▶ _EXTRACTED TEXT_:

────

This is my paper given as part of the Movement for Cultural Democracy panel at the Raymond Williams Society Conference in Manchester on 26th April 2019. It’s a mash up of some previous work but I think it is a succinct account of where my thinking is at about cultural democracy and working-class culture.

Screenshot from Peter Greenaway’s  Drowning By Numbers , 1988. Screenshot from Peter Greenaway’s  Drowning By Numbers , 1988.

Screenshot from Peter Greenaway’s Drowning By Numbers, 1988.

HOME IS WHERE WE START FROM


Home is where one starts from. As we grow older

The world becomes stranger, the pattern more complicated

Of dead and living. Not the intense moment

Isolated with no before and after,

But a lifetime burning in every moment.[1]

(T.S. Eliot, East Coker, 1941)

Is it possible to think about the present without thinking about the past and the future?

For Eliot in Burnt Norton (1935):

Time present and time past

Are both perhaps present in time future

And time future contained in time past.

What might have been and what has been

Point to one end, which is always present.

Is it possible to think about contemporary challenges to the arts and our cultures without thinking about how and why austerity was imposed, about its ideological implications, about its history and its possible impacts on all our futures?

I was born and grew up in a town called Jarrow (and in neighbouring Hebburn).

Jarrow was, in the words of the town’s socialist MP at the time of the Jarrow March Ellen Wilkinson, a town that was “murdered”. That was in 1936.

I grew up there in the 1970s and 1980s. The place was devastated. But we still had solidarity. We still had pride. We still had community spirit.

The rasping, chiming sounds and colourful, self-organised sights of our local juvenile jazz bands shines in my mind. I recently met a lady in a town in Durham and we made a connection when we remembered these bands. They were a common sight in working-class towns across the North East of England and beyond. They were part of working-class culture. They were about cooperation and sharing and making sure no one was left out and everyone was equal.

They’ve all gone now. Almost.

They practiced and met in local community centres and community halls. They’ve all but gone now too.

Archive footage of the Jarrow March, 1936. Archive footage of the Jarrow March, 1936.

Archive footage of the Jarrow March, 1936.

Working-class culture has been systematically, intentionally and savagely dismantled by the British establishment and now we are left with parody and nostalgia and concrete statues and black and white photos in long-forgotten books in libraries threatened by closure and grainy films without a home.

To take away one’s culture, our cultures, is to take away our identity and our pride and our solidarity. To do this and to also take away our homes, our jobs, our ways of living and being together, is nothing short of social cleansing.

What little democracy our forefathers and foremothers struggled so long and so hard to get – to be given – is now in danger of being eroded and taken away. Social cleansing is part of this process.

────

▶ _YOUR GOAL_: Extend the essay on working-class culture and cultural democracy above, starting right after its last sentence.

────

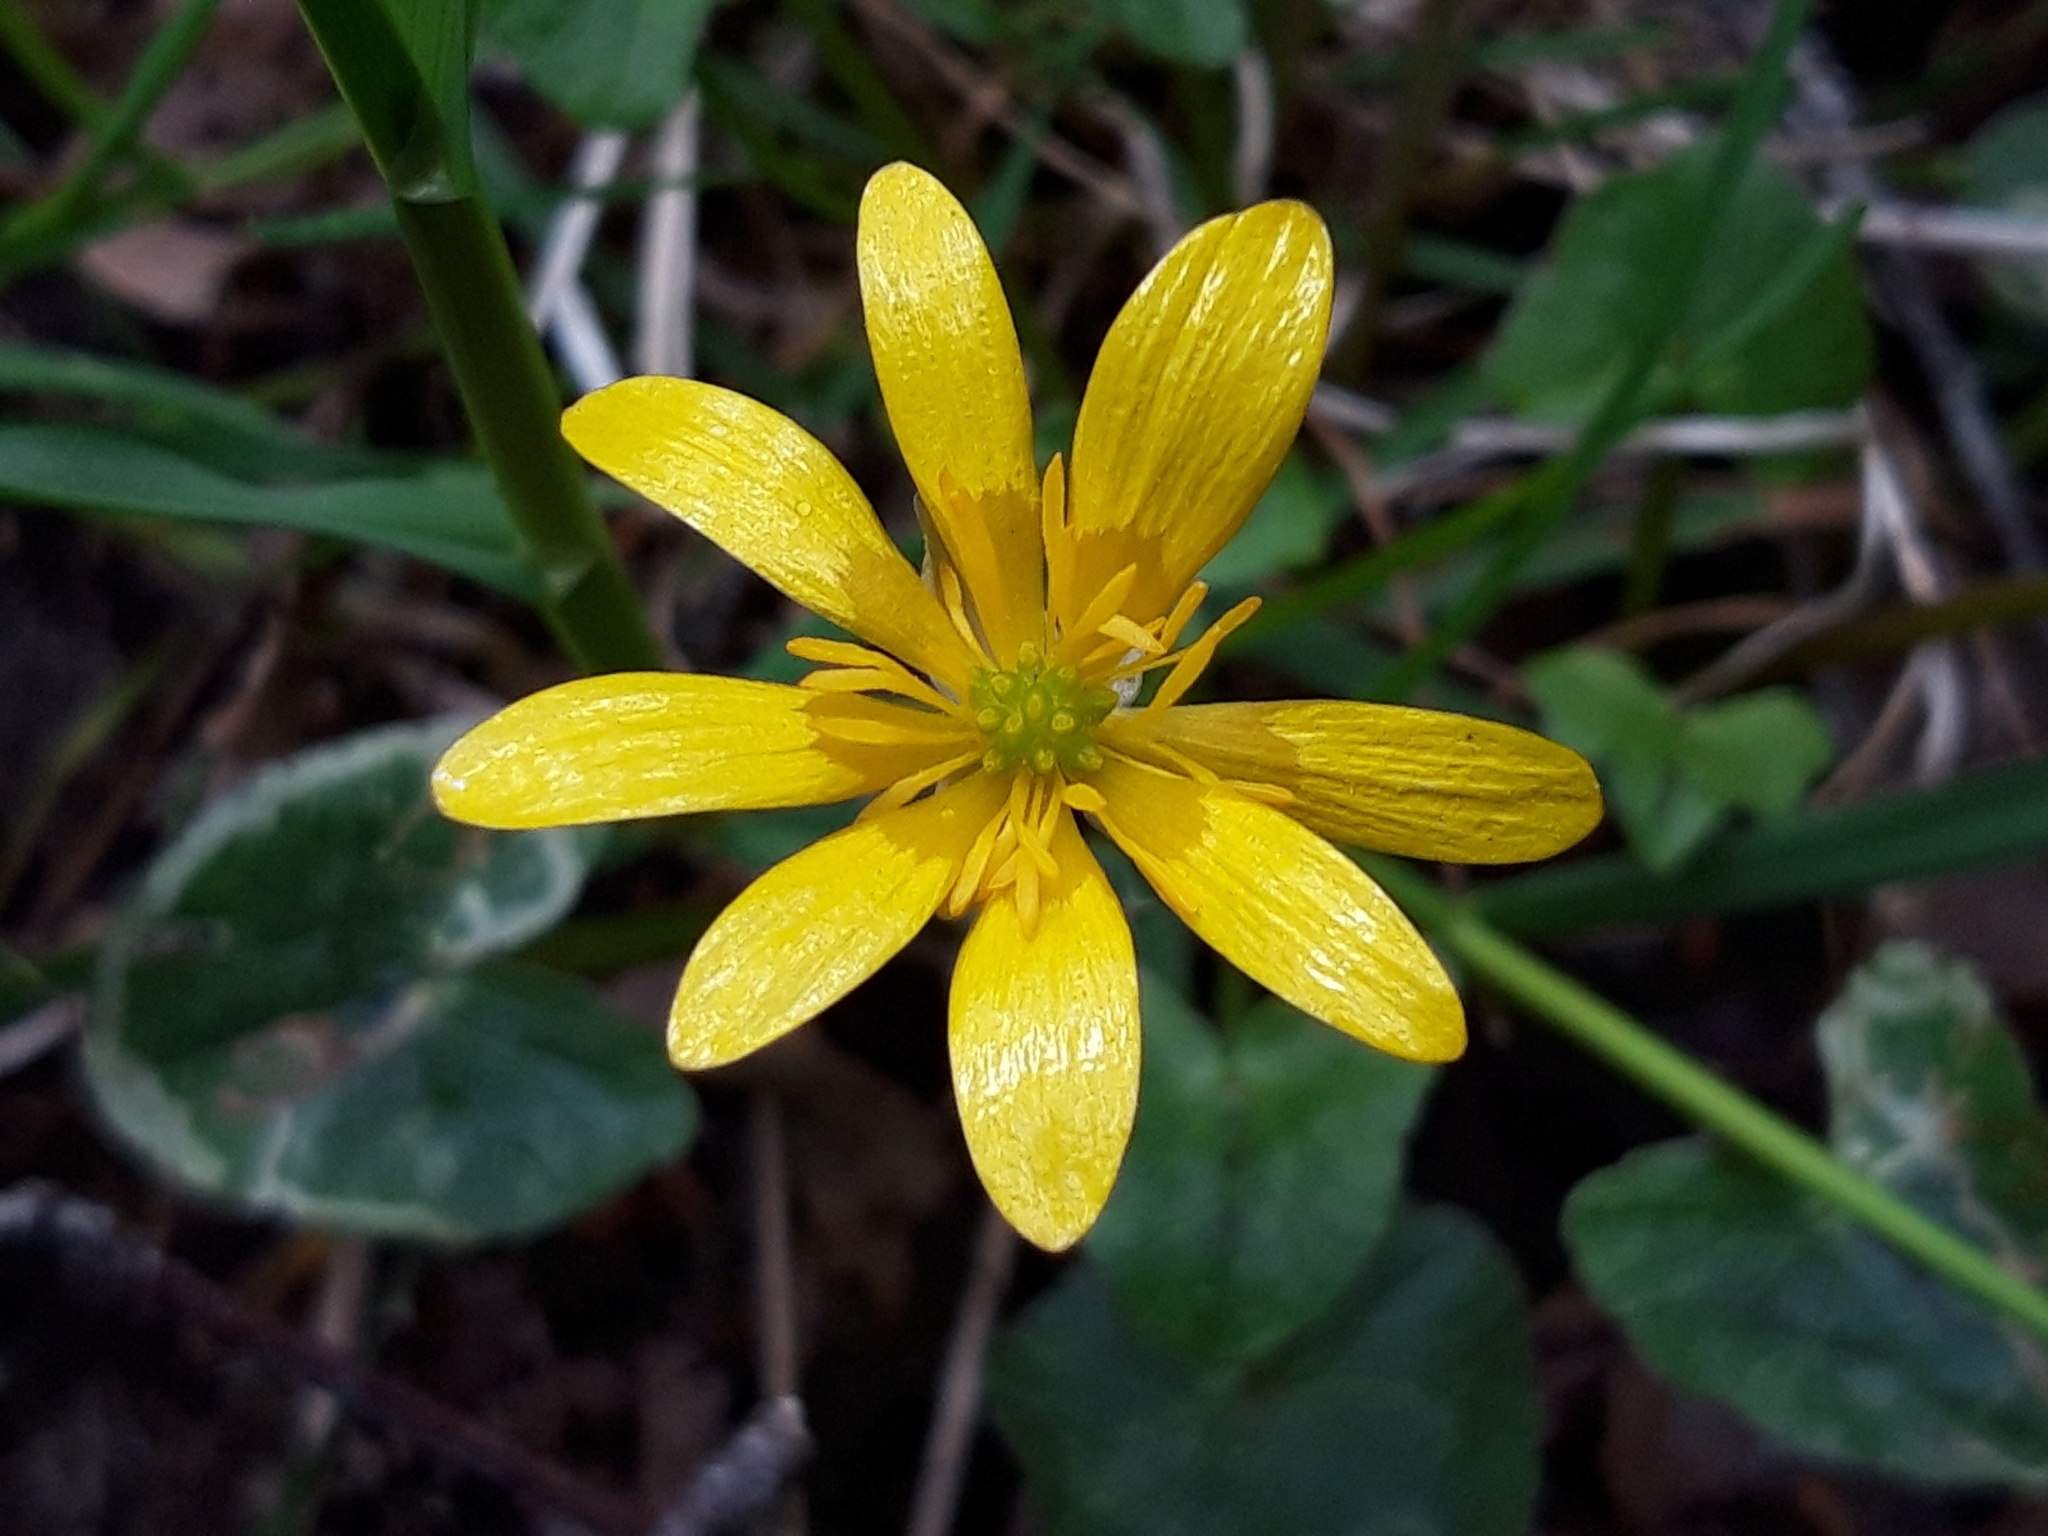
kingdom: Plantae
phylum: Tracheophyta
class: Magnoliopsida
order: Ranunculales
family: Ranunculaceae
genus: Ficaria
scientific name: Ficaria verna
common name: Lesser celandine
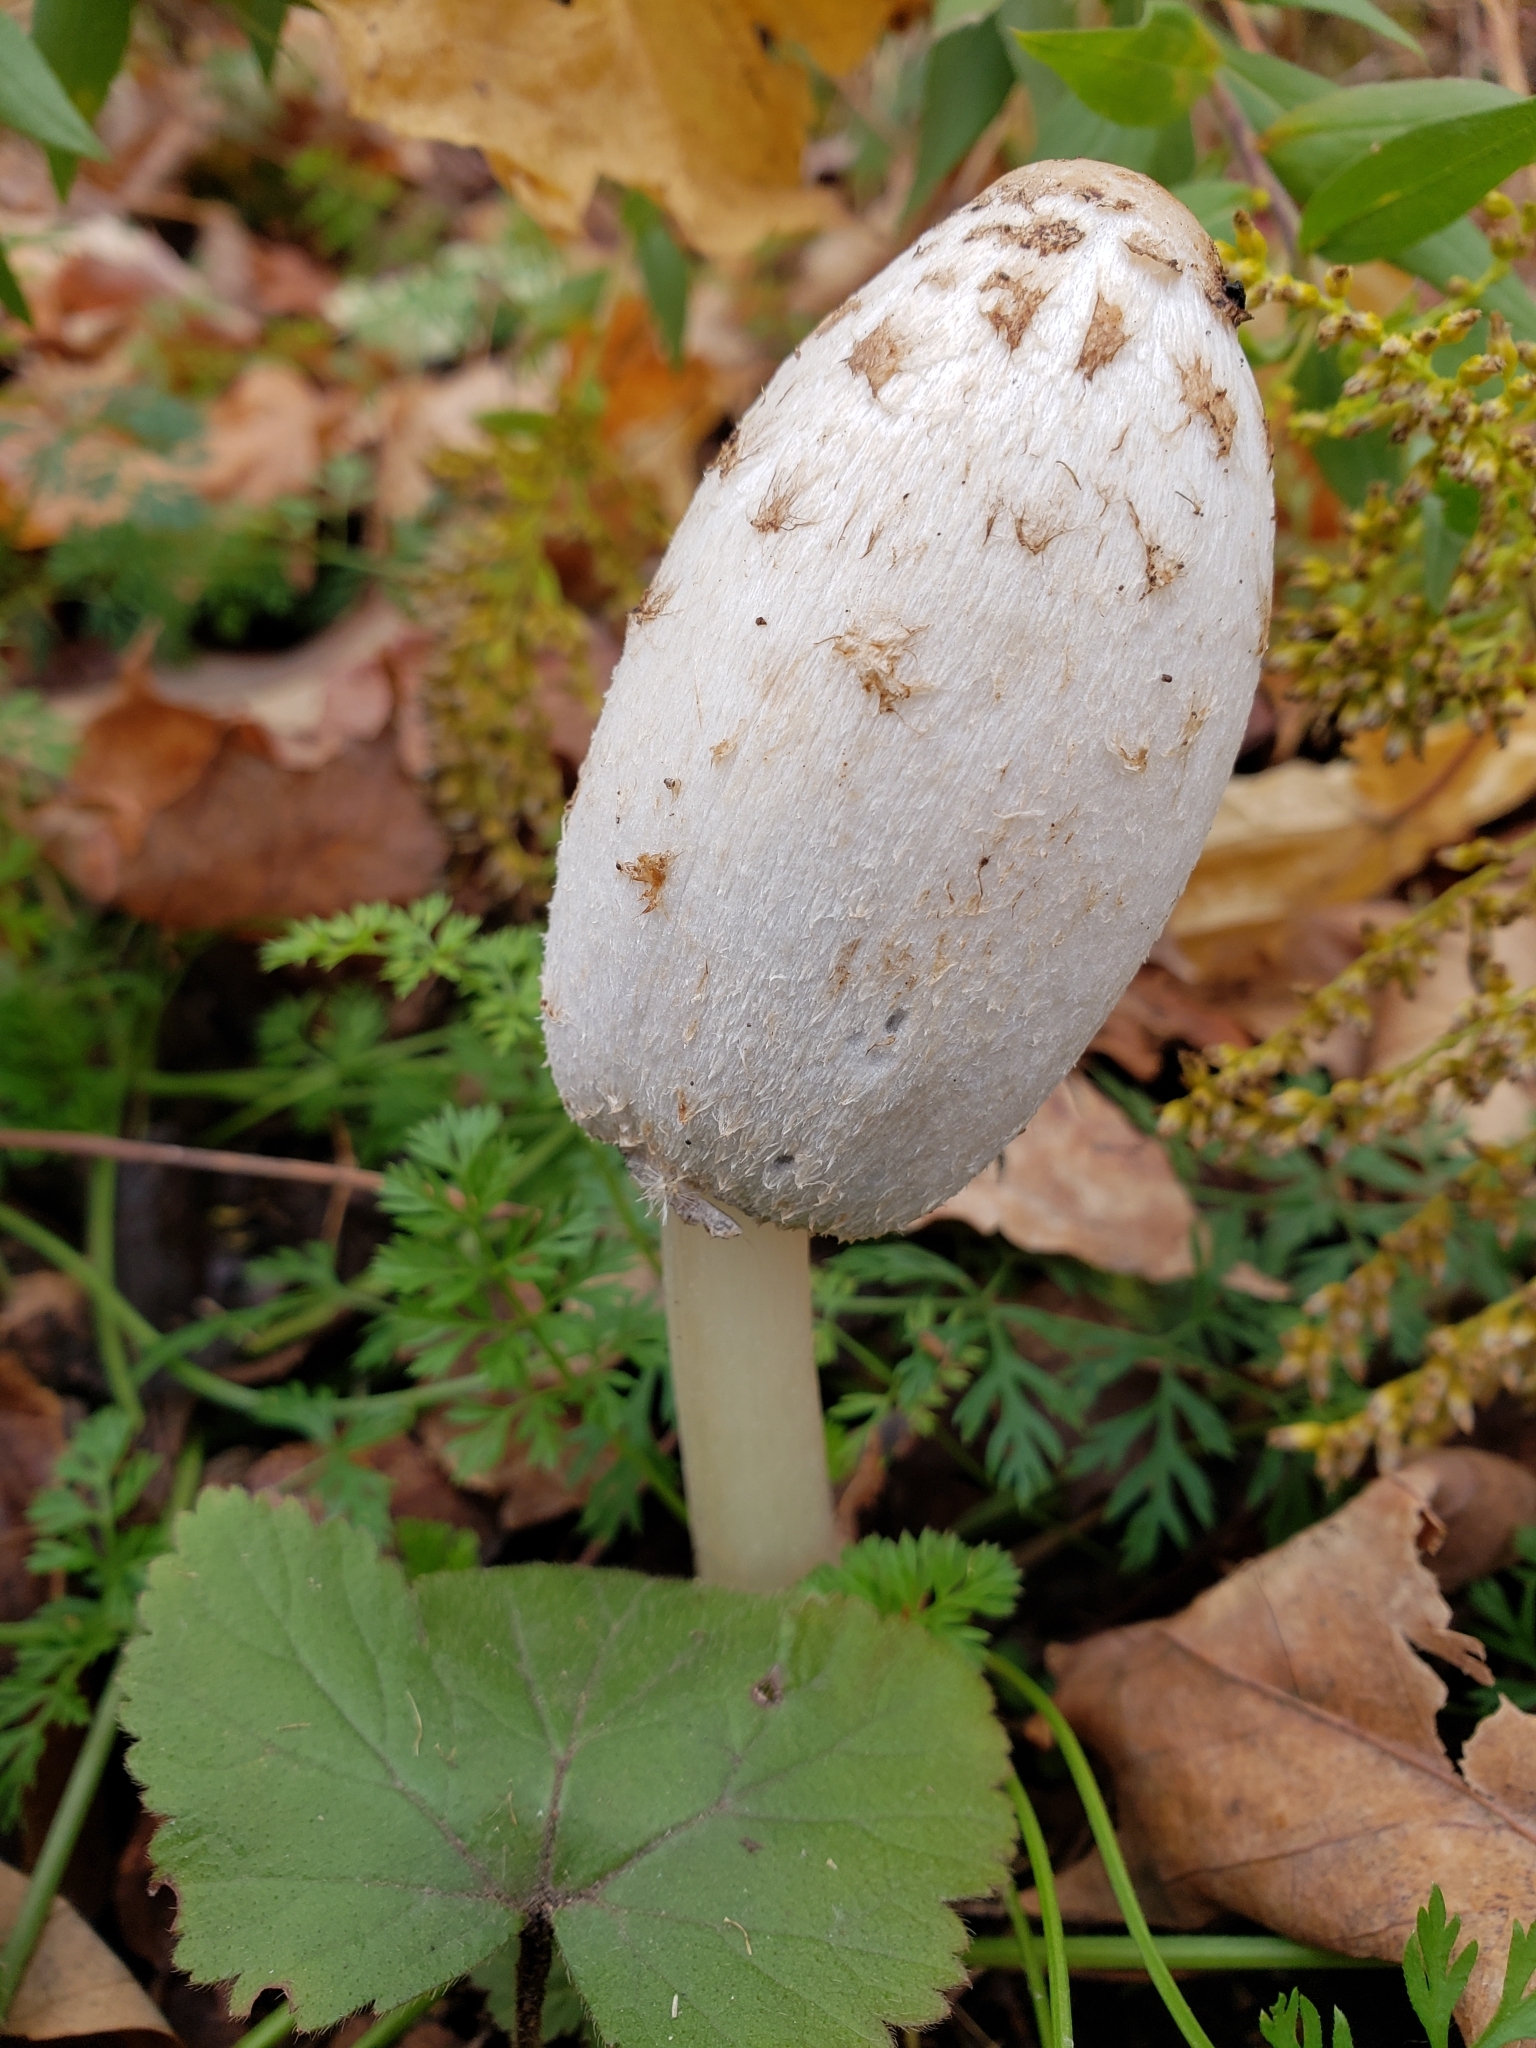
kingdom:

────

▶ _SOLVED EXERCISE_:
And I, for one, will not see those privileges and rights stolen now. We must think of our children and their children and their children’s children. We must not only reverse the asset-stripping of our communities and our rights, we must also fight for more rights, for equitable ways of living together, for a better world that addresses all the many pressing issues that face us – all of us!

Archive footage of Juvenile Jazz Bands, c. 1972. Archive footage of Juvenile Jazz Bands, c. 1972.

Archive footage of Juvenile Jazz Bands, c. 1972.

Do you remember the days when it was difficult to escape from the sound of massed kazoos, drums and glockenspiels?

Those were sounds of the juvenile jazz bands, which have largely disappeared from our communities but at one time their appearance at any outdoors event was almost mandatory.

These bands grew mostly out of industrial working-class communities, which funded and supported them.

The instruments were kazoos, drums, glockenspiels. Local organisers wanted the jazz bands to attract as many children as possible.

The bands were primarily formed to give local children something to do, something to belong to, with little or no barriers to participation.

The joining process was very relaxed as opposed to other youth organisations, which often involved initiation ceremonies.

The bands were about cooperation. Fancy uniforms made by the members' mothers. If one mother had difficulty the other mothers always helped out, no child was ever made to feel different or that their uniform was not as good as someone else's. Do we really cooperate nowadays?

"Everybody looked after you," says Sue. "There was always a group of mums that could be relied upon."

Uniforms were mass produced in a sort of housing estate cottage industry: blue material bought by the yard; gold braid by the foot. It was important that each band member was immaculately turned out.

Committees planned fund-raising and coordinated the running of the band. There was no structured hierarchy.

The band practiced twice a week in the local community centre. Why are our community centres now?

The competitions were virtually every weekend and were often big events that took up most of the day. Medals and trophies were the only rewards for these displays. The band was always proud when it did well.

Milk floats, coal trucks, grocer’s vans, commandeered for free. Likewise, bus companies offering free trips to competitions. People took care of each other. They visited new places together.

These marching bands evolved out of neighbourhoods where there still was something called community spirit, from a society of ordinary people that Margaret Thatcher infamously said, "did not exist".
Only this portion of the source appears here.